That’s good for the bottom line but bad for Regional Food Bank of Oklahoma.
“All the producers are getting better at not making errors,” said Angie Gaines, director of marketing and communications for the food bank. “Which is great for them, but that also means we are down in our donations.”
One of the food bank’s sources of donations comes from mislabeled food items. The decrease in mislabeled products, along with a drop in donations from the U.S. Department of Agriculture’s commodities program (The Emergency Food Assistance Program), have left the food bank with a shortage of nearly 3.4 million pounds of food compared to last year.
“We are essentially down 2.8 million meals,” Gaines said.
The drop in donations have left some shelves empty in the food bank’s 90,000-square-foot distribution center, which makes this year’s Stamp Out Hunger Food Drive even more critical.
This week, residents across central Oklahoma were given plastic donation bags by mail carriers.
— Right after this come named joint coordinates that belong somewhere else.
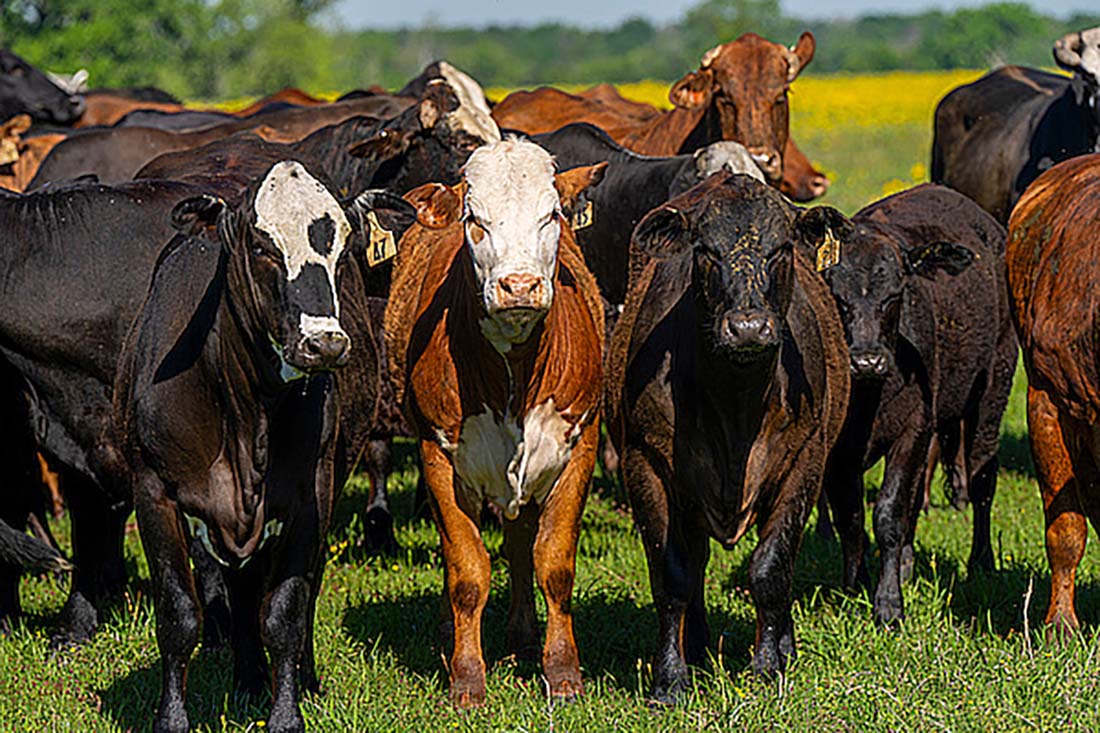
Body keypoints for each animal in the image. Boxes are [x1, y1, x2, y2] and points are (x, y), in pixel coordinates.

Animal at [384, 139, 606, 706]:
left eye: (552, 215)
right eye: (473, 219)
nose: (519, 285)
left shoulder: (579, 446)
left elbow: (553, 563)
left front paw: (563, 673)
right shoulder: (438, 456)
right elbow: (467, 570)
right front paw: (466, 679)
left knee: (521, 541)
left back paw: (524, 633)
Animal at [605, 172, 850, 702]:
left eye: (781, 248)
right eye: (705, 250)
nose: (748, 327)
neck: (736, 407)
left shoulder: (804, 464)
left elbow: (772, 569)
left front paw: (768, 666)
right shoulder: (645, 463)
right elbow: (673, 575)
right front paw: (670, 680)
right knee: (694, 567)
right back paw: (695, 648)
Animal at [817, 184, 1016, 626]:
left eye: (896, 295)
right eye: (837, 297)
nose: (867, 360)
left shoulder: (912, 430)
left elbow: (888, 514)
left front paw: (889, 604)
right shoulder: (838, 451)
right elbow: (851, 519)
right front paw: (854, 587)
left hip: (993, 388)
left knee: (982, 478)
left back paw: (981, 560)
On Saturday, mail carriers will pick up any bags that have been left at the front door with donated food items inside.
“Typically, we collect 800,000 to a million pounds of food from [the food drive],” Gaines said. “So that’s going to help close that gap.”
Drops in the USDA and mislabeled product donations are likely to remain, so Gaines said community donations will play an even bigger part in helping the food bank meet its yearly goals.
“Turning to the community for more donations is probably the solution,” Gaines said.
The food bank distributed nearly 48 million pounds of food last year, a new record. The need is expected to continue to rise as one in six Oklahomans struggles with hunger, Gaines said.